The river is at 35.5 and dropping. This is a good thing, watch the river levels. I've found that the fishing there in the winter isn't worth the drive if the level is over 38 feet at Maysville.

Try fishing shad (cut or whole) on bottom for drum and cats. Small in-line spinners and cranks (imitate a 3" shad) will take wipers and white bass. Fishing there hasn't been "ON" this year at all despite more than a dozen trips since mid October. Please post a report of your findings - I was planning on hitting that spot yesterday but high water levels and single digit temps  made me rethink. 

I've yet to see any skippies there is real numbers. Only caught a few this year  I'm not sure what happened as there was a LOT of baitfish in the discharge in November.

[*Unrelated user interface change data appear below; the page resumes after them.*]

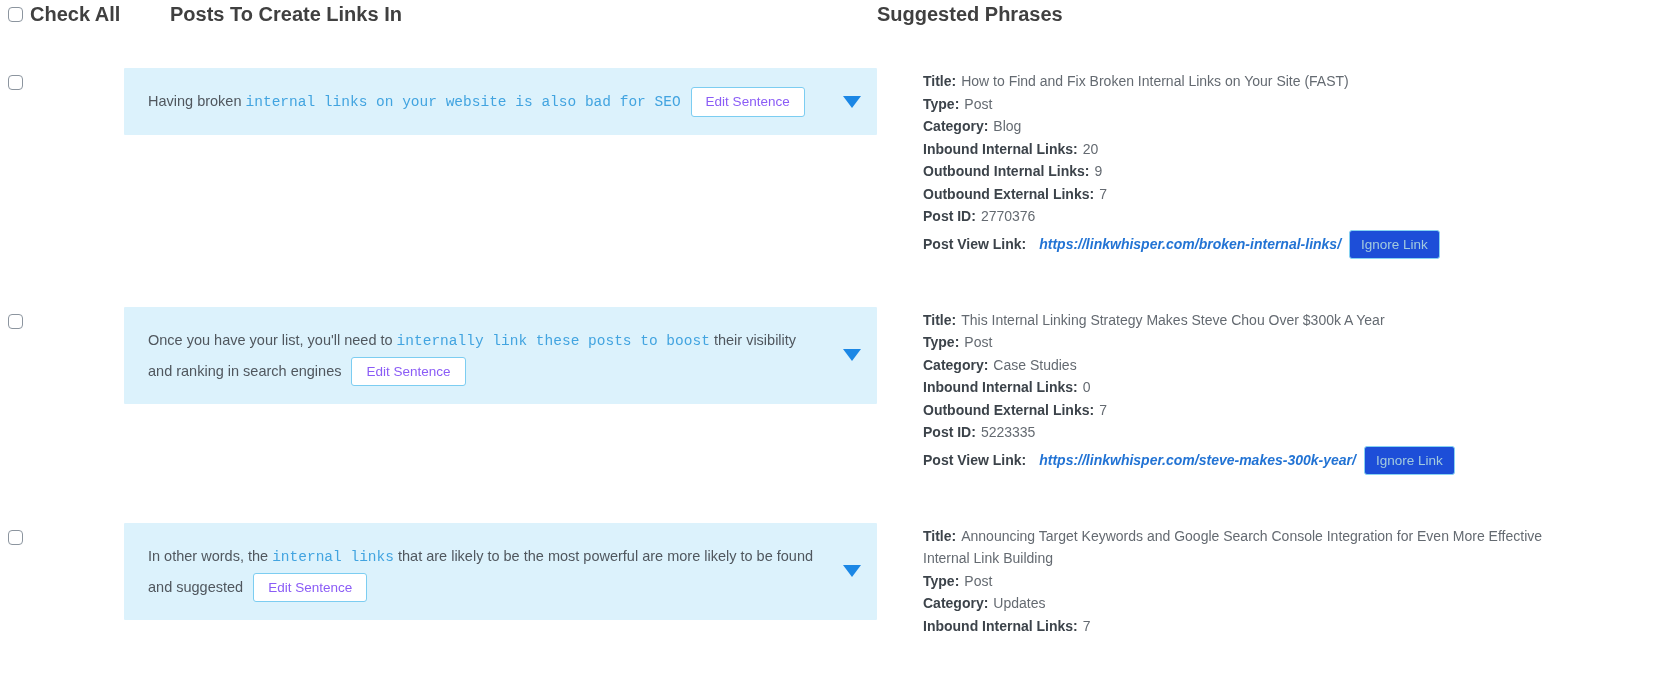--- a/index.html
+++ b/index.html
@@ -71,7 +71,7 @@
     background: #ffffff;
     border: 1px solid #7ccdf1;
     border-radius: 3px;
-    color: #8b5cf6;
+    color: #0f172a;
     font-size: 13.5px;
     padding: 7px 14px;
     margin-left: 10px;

You can fish the "boils" at the output of the plant or the confluence with the Ohio - or anyplace in between.

Post your results!

Tight lines.

Joe C.


----------



## amazing189 (May 21, 2004)

Thanks for the tips, guys. Sorry I wasn't a bit more discreet. I will respect the area and bring out more trash than I went in with. I will also keep any tips close to my vest, as I understand fishing spots are at a premium, especially in the winter...brrrr. 
Thanks again, 
Danny


----------



## amazing189 (May 21, 2004)

Hey all, 
Went to Aberdeen today & only caught one. Maybe you guys can help me estimate the weight, as my scale's capacity is only 25lbs. He was about 30 inches. I started this morning about 8AM at the actual discharge. No bites, nothing. There were about 3 or 4 others that came & went. I moved to the mouth of the creek at 1 or 1:30. Ten minutes later......bingo! I was checking one of my poles & it seemed hung up. I reeled a little & there he was. Didn't fight a bunch, maybe 5 minutes. I stayed until 3:30....nothing else. One of the other guys there caught a carp....probably about 7 or 8 lbs. Thanks again for the help!
Danny


----------



## cornmuse (Apr 14, 2004)

Very Nice!!! What did you take him on?

Joe C.


----------



## amazing189 (May 21, 2004)

I caught him on a live shiner. Any guess at the weight of the flathead?
Thanks, 
Danny


----------



## cornmuse (Apr 14, 2004)

I'd guess between 15 and 18lbs.


----------



## Fishman (Apr 5, 2004)

Great fish, anytime you're catching flatheads this time of year - you're doing something right


----------



## amazing189 (May 21, 2004)

Thanks, guys....
It was my first one. I guess any would've been nice. I'm ready to tell my wife I'll be gone until I catch another...haha
Danny


----------